In the flap plans, there are a few callouts to fabricate tools and jigs to countersink and drill the trailing edge at a precise angle. While outright precision probably isn't necessary here, I decided to hop on the CAD and 3D print all these parts instead of fabricating them out of aluminum.

One challenge was machine countersinking the trailing edges. I noticed that Cleveland Aircraft Tools sold a jig to hold the trailing edge at the right angle to use a countersink cage with. $42 seemed like a lot for such a simple part, and I decided to draw one up and 3D print it also, which worked great.

While the flaps seemed fairly straight forward, there were a few new and interesting tidbits in the plans that haven't come up in previous parts. First was the use of duck-bill pliers to eliminate "pucker" in the ribs. I didn't actually own any duck-bill pliers by that name, but had a small pair of flat (non-grooved) surface pliers that I put some tape over to not damage the aluminum and straightened out the bend as best I could. It was pretty subtle to start with, but it came out slightly more flush so I suppose mission accomplished.

And "pucker removed"!

Next were the inboard leading edges that required doublers and a large nutplate. Pics still need to be deburred, but everything went together nicely.

The plans were not particularly clear on this, and I only discovered exactly which flanges should be dimpled in the top wing skin section. In short, do not dimple upper flange of the inboard 4 ribs! The doublers for the skin to reinforce the section that can be walked on are too think to dimple and will be machine countersunk instead.

Riveting the rear spar to the wing ribs was accomplished mostly with a squeezer. There were a few places where it was really challenging to fit a yoke without interfering with another rivet shop head or a flange. I found that I ended up cutting a small groove into a few shop heads, caused by the yoke dragging a corner against it. These didn't seem too deep, however, so I simply smoothed them out with a file.

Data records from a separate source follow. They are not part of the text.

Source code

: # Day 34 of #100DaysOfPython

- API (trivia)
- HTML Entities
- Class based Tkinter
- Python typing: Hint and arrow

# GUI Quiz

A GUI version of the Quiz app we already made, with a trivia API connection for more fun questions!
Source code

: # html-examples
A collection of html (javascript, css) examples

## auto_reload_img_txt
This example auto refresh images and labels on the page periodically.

The hardest part of the spar for me was the new inboard aileron bracket from the service bulletin. The rivets along the outboard flange of the bracket couldn't be squeezed because my squeezer would interfere with the bracket itself and couldn't be square. For these rivets I had to use the gun and bucking bar. For the inboard flange of the bracket, the neighboring shop heads interfered with even on offset rivet set. For these, I had to flip the rivets around so that the manufactured heads were on the inside of the spar. I couldn't quite square these up, and the shop heads ended up being

One challenge I've had is riveting flanges against a webbing or similar cases where the outer surface wants to lift up to create a gap between the two pieces of material. I made a few observations here and have found an approach that seems to work pretty well in a variety of circumstances.

Back-riveting

When able to back-rivet, I've found this to be the easiest as the back-riveting tool has a strong spring that compresses the pieces together before riveting.

Conventional riveting

When using the rivet gun and bucking bar, unless you press the sheets together with your bucking bar hand a gap will often form between the sheets. This has caused me a lot of early frustration, as once this happens the sheets become slightly deformed and even after drilling out the rivet it becomes even harder to get them compressed flush without a gap.

The technique that I've found easiest is to get a piece of rubber that has a hole punched in it just large enough to hang on the end of an unset rivet. You have to be careful on the thickness of the rubber; if it's too thick the bucking bar may not make contact with the rivet shop end. If the rivet is just slightly set with the rubber to compress the pieces, they will hold together. Then the rubber can be removed and the rivet fully set normally.

Squeezing

When rivets can be squeezed, I've found having the rubber insert works well here as well, but doesn't need to be removed to fully set the rivet. I've also found that the rubber pad tends to square up the squeezer to be orthogonal with the surface.